An Australian version of The Office. A German version of Ghosts. An American version of Mitchell & Webb-starring comedy Back… another day, another announcement of a sitcom international remake. With scripted comedy’s backs currently against the wall and UK TV commissioning at a low, remakes with their built-in audience recognition and ready-made publicity, make safer bets than risky originals.
The latest, as reported by Deadline, is a British version of NBC comedy Cheers, the Boston bar-set sitcom that ran from 1982 – 1993. Big Talk Pictures has lined up Men Behaving Badly creator Simon Nye to adapt the premise for a UK setting. (If he’s going for realism and not planning a period piece, Nye had better hustle because despite our undeniable appetite for booze, the UK pub industry is not thriving. Over 50 pubs a month closed in the first half of 2024 alone.)
In short: why bother. If it’s a British version of Cheers you’re after, then one already exists in the form of Craig Cash and Phil Mealey’s excellent comedy Early Doors. No, it didn’t run for over a decade and make household names of its barfly characters, but it deserved to, and has all the wit, wisdom, laughs and melancholy of Glen and Les Charles’ Cheers. Plus: it stars a very fresh-faced James McAvoy.

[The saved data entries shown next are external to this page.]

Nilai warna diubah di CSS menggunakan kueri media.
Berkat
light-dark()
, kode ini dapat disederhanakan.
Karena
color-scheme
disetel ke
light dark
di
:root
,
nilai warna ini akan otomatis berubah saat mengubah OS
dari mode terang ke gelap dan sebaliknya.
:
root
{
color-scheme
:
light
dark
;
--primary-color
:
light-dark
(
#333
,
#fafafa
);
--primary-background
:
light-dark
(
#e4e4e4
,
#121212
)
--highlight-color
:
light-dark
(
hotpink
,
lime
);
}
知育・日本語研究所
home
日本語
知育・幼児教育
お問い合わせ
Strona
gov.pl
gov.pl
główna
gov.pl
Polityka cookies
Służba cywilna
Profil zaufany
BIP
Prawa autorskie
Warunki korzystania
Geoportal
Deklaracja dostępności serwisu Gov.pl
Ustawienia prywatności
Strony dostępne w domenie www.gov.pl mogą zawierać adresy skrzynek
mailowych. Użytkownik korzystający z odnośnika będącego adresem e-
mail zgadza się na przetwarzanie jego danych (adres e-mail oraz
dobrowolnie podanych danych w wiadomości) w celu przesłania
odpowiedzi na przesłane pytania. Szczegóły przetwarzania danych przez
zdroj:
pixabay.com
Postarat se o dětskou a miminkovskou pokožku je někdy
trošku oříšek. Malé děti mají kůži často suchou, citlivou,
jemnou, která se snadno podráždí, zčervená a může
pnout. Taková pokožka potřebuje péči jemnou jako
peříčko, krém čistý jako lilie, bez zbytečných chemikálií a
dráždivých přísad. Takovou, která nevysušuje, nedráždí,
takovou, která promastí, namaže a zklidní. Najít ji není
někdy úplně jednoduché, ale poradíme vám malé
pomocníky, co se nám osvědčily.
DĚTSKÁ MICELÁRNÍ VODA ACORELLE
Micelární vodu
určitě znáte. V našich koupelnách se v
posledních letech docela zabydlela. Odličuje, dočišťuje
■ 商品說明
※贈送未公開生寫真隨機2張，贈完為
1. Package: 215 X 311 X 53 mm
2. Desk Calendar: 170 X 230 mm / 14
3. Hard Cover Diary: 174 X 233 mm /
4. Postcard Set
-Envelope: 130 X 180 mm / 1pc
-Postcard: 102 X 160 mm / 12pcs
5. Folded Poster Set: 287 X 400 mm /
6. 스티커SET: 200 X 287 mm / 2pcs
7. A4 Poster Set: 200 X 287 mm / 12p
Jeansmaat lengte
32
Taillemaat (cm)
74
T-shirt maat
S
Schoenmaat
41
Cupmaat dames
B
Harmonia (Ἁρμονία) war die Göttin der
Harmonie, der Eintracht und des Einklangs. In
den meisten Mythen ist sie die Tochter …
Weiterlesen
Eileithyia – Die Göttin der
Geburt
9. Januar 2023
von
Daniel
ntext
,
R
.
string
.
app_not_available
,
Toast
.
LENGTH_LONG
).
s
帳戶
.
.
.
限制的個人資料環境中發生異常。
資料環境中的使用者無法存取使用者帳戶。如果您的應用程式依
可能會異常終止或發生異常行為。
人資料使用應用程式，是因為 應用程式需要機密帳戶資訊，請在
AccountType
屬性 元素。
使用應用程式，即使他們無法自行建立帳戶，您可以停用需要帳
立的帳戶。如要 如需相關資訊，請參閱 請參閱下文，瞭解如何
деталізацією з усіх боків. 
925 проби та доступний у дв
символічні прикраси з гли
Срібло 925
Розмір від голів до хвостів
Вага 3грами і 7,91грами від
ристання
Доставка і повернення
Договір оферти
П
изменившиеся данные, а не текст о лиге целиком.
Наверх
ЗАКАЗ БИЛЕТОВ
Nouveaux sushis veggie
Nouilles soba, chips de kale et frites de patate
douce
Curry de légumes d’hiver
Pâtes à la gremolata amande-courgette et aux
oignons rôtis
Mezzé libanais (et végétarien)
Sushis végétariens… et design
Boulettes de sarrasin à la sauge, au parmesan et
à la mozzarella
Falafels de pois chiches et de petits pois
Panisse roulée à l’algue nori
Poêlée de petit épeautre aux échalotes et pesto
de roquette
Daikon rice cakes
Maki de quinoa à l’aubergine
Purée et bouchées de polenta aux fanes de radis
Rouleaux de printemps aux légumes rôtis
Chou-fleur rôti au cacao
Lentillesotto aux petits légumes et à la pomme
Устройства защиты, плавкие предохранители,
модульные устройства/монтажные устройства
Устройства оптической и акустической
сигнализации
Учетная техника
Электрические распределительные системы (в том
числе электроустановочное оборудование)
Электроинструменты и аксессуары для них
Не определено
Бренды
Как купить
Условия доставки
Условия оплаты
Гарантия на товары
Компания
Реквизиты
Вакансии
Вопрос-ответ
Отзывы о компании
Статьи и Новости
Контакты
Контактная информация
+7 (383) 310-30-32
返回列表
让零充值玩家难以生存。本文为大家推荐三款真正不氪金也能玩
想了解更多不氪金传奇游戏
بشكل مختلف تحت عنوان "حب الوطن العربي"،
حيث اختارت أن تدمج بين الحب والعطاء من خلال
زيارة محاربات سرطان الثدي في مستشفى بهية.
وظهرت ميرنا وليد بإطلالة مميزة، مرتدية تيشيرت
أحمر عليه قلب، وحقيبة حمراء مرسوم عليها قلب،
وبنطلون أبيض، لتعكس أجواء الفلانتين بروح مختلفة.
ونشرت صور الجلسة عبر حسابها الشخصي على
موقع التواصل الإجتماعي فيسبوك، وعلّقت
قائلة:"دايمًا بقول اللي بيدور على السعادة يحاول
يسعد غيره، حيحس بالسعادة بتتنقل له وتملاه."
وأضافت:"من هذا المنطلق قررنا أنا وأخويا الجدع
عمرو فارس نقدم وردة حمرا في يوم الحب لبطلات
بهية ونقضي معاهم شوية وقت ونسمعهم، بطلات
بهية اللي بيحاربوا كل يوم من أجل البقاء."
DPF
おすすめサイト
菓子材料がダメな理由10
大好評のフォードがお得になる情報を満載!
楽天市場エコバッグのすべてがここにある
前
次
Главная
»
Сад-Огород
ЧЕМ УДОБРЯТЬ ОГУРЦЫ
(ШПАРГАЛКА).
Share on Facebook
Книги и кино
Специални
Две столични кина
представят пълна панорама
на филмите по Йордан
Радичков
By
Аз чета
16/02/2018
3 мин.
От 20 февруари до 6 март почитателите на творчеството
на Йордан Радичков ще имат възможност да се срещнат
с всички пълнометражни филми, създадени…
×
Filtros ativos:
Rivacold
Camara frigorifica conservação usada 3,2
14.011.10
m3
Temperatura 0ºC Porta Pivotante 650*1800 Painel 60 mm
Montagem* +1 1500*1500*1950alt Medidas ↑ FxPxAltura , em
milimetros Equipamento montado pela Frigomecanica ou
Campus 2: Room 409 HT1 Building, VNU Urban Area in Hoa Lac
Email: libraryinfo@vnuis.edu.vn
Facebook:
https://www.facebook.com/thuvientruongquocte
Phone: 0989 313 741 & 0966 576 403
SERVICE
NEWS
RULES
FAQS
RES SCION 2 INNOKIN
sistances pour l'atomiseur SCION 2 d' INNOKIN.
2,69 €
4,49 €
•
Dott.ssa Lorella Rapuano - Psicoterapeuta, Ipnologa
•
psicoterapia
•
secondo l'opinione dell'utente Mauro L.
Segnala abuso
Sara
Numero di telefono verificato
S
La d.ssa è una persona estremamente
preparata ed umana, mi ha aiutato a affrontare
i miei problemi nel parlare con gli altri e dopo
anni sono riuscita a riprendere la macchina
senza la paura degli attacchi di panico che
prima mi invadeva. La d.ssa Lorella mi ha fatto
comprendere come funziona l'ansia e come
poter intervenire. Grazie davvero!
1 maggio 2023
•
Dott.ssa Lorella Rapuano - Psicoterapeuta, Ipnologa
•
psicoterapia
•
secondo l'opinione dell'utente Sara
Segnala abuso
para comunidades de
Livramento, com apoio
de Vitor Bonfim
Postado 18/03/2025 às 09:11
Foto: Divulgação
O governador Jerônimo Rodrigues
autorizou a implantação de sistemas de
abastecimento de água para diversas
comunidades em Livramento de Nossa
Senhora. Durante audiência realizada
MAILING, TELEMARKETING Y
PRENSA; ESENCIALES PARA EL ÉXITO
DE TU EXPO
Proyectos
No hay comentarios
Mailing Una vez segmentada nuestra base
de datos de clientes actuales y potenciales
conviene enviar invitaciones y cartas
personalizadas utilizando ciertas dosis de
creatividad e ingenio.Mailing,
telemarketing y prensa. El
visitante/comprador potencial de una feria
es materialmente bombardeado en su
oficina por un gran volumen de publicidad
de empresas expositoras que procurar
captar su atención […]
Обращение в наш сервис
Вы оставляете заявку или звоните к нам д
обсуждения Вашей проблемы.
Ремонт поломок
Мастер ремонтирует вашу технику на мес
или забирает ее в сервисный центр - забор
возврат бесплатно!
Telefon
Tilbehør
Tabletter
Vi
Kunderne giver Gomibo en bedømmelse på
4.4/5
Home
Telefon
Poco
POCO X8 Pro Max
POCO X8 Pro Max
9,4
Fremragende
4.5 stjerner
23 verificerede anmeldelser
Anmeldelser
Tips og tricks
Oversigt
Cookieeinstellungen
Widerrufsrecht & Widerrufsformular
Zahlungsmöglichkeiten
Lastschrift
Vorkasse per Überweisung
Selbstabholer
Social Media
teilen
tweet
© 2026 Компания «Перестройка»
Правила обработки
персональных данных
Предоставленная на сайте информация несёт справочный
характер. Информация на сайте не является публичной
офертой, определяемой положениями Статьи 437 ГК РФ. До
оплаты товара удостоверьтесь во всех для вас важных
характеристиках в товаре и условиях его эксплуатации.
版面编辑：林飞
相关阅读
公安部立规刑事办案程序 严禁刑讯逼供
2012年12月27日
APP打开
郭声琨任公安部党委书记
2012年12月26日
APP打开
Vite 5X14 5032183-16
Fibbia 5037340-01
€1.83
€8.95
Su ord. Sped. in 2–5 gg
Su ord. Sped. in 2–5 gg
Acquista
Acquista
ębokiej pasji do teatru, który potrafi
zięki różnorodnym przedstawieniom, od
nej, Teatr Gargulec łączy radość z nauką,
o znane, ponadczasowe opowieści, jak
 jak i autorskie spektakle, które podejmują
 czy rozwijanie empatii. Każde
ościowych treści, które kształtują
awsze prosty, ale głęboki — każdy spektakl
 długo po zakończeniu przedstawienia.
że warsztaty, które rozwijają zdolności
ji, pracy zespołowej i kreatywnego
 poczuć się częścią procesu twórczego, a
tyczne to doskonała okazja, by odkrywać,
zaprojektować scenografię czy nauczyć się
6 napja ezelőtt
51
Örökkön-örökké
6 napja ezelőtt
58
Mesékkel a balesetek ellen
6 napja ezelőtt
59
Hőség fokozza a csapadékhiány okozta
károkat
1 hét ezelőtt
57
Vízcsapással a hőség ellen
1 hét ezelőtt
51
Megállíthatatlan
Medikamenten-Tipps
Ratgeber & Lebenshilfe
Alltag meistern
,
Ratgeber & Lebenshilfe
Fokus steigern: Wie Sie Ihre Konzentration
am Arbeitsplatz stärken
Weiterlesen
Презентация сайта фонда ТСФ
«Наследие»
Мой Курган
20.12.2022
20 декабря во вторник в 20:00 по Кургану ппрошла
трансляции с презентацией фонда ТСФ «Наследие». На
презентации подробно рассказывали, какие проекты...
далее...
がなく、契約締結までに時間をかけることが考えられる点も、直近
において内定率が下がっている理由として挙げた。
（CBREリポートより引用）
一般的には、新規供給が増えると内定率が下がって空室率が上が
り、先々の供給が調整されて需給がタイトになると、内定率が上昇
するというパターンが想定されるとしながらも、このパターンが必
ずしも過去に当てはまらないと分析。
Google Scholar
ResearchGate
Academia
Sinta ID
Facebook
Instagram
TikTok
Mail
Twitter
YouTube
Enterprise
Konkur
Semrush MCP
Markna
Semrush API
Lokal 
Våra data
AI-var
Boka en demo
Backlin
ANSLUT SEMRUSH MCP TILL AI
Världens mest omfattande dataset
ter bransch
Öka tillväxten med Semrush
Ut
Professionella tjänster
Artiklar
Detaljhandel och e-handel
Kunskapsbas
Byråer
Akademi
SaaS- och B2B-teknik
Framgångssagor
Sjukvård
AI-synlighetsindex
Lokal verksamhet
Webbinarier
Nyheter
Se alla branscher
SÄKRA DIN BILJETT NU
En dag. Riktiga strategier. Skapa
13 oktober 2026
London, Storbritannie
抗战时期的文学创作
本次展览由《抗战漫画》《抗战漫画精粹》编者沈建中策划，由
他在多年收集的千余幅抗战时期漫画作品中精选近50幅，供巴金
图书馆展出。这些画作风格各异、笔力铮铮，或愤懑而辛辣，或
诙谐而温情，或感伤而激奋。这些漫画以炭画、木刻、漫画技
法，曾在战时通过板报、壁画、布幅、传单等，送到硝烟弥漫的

Set entirely inside Stockport pub The Grapes, Early Doors is a half-hour Northern comedy that’s a spiritual successor to The Royle Family. It’s more than a spiritual successor in fact, because it was written by The Royle Family’s co-creator Craig Cash and writer Phil Mealey. Imagine what goes on when Jim and Dave from that show leave the Royle house for one of their regular visits to The Feathers, and that’s Early Doors.
The Grapes is run by landlord Ken (John Henshaw), and it’s the kind of place where everybody knows your name, but they wouldn’t go so far as to be glad you came. There’s a cast of regulars – hapless Joe and womaniser Duffy (creators Cash and Mealey), miseryguts miser Tommy (Rodney Litchfield), divvy couple Eddie and Joan (Mark Benton and Lorraine Cheshire), plus Ken’s mother Jean (Rita May) and step-daughter Melanie (Christine Bottomley). Others, including Maxine Peake’s Janice and James McAvoy’s Liam, and corrupt plods Phil and Nige (James Quinn and Peter Wight) come and go, but the scene rarely changes.
It’s drily funny, cleverly observed and totally recognisable to anybody old enough to have drunk in a pre-smoking ban UK pub. The dialogue rolls smoother than a 10 pence piece into a jukebox (the one in The Grapes does a great line in Madchester classics, incidentally), and the characters are beautifully played by a talented comedy cast. It’s cynical but playful, taking the mick out of its characters like only a true friend could, and drops in the odd moment of caustic satire and genuine emotion.
All 12 episodes of Early Doors’ two series are available to stream on BBC iPlayer in the UK. If you’ve yet to see it, then before running to another remake, rectify the situation and join us in raising a glass: to the regiment!